There is no pigeonhole into which one could easily slot Małgorzata Sikorska-Miszczuk’s play, The Suitcase, and then dust one’s hands and say, “There.” Dark comedy? Surely, there is humor; at the end, it brings the house down. It is not a musical although there is song and dance. Political? Historical? Those elements are present as well. Psychological? Definitely. Affecting? Ultimately.
Done in a blatantly theatrical, style, The Suitcase boasts an amiable Narrator (the Chaplinesque Jeff Alan-Lee).

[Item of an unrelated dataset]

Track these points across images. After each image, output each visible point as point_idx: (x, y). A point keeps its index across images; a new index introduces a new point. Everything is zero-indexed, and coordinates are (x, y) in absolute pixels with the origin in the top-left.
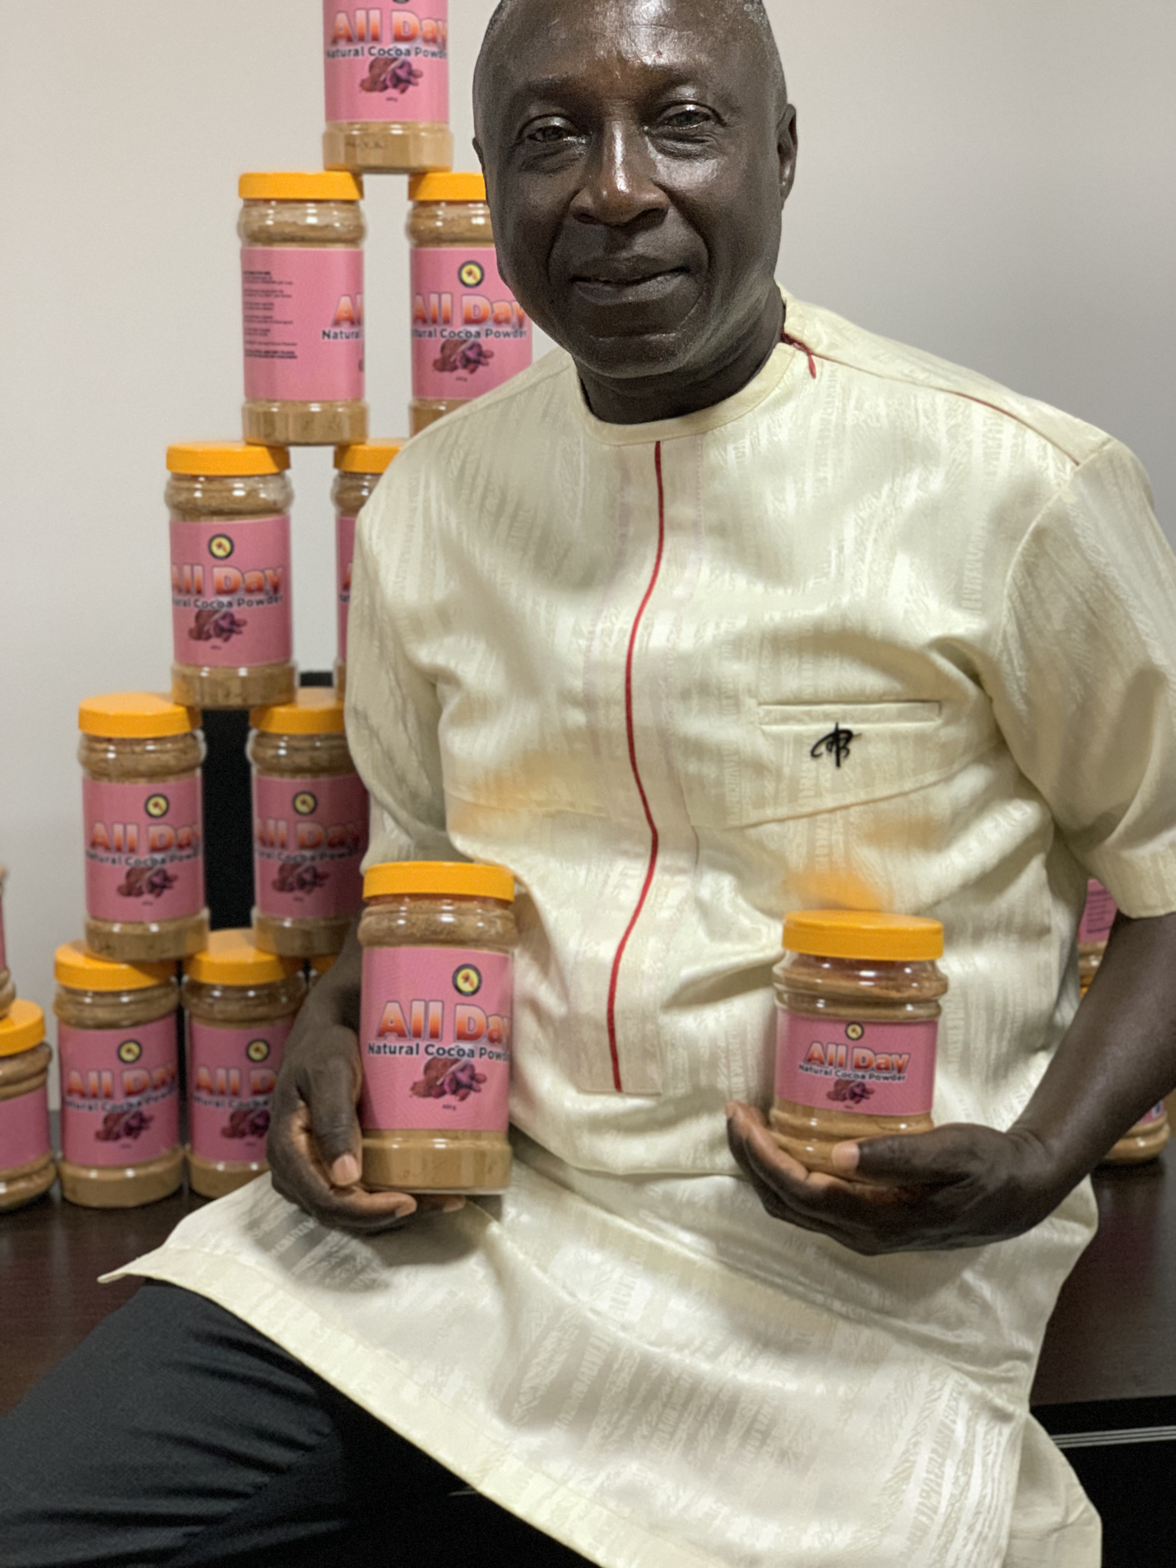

Personable and cheerful, mostly, he guides the audience into the story of Franswa Jacko (the imposing Vincent Castellanos), a troubled retired guy living in Paris with his wife from whom he is separated. The Narrator partners with Jackleen (Claire Kaplan), a young woman who travels down through a telephone wire to join him on stage.
Franswa doesn’t know what to do with himself. He is a cypher. He was a builder and is now retired and at loose ends. Nothing appeals to him. Once he had questions about the father he never knew, but his mother refused to talk to him about it, shutting him down in the most dismissive way. His wife, from whom he is alienated, has ordered him out of the house telling him to go to a museum or a café, anything! He finds his way to the Holocaust Museum, where he encounters The Miserable Tour Guide (the over-wrought Alexandra Freeman), who is in her last day of employment in the emotionally draining milieu. In the museum he finds a suitcase recovered from Auschwitz and on loan from Poland. The suitcase has a label on it with the name Leo Pantofelnik (Eric Keitel). It is his father’s name. This discovery rocks his world and starts to fill the void in him. After leaving the museum with suitcase in hand, he has a strange conversation with a café poet (Sigute Miller).
Under the direction of Samuel Hunter, the action is intense, presentational, often humorous, and enlivened with stylized choreographic movement, broad acting and even some clowning. The play is Brechtian and doesn’t allow strong emotions to linger. The playwright is after something different here. It has to do with the remembrance of the past and its political implications, as well as the truth and illusions of the past and how the present deals with it. And never forget that this is a Polish play where the events of the Holocaust were not confined to death camps. But she never lets that weigh down the action. She is not after guilt or innocence or remorse or sadness, but rather the complexity that is the past and present of Poland, and by extension, the world.
The Suitcase (translated by Artur Zapalowski) is a most unusual, interesting play that in the final moments leaves the audience cheered and weak with laughter. It may try your patience, but it is worth it. I would like to see more from Małgorzata Sikorska-Miszczuk.
The Echo Theater Company’s production of the The Suitcase runs through August 18 at the Atwater Village Theatre, 3269 Casitas Avenue, Los Angeles.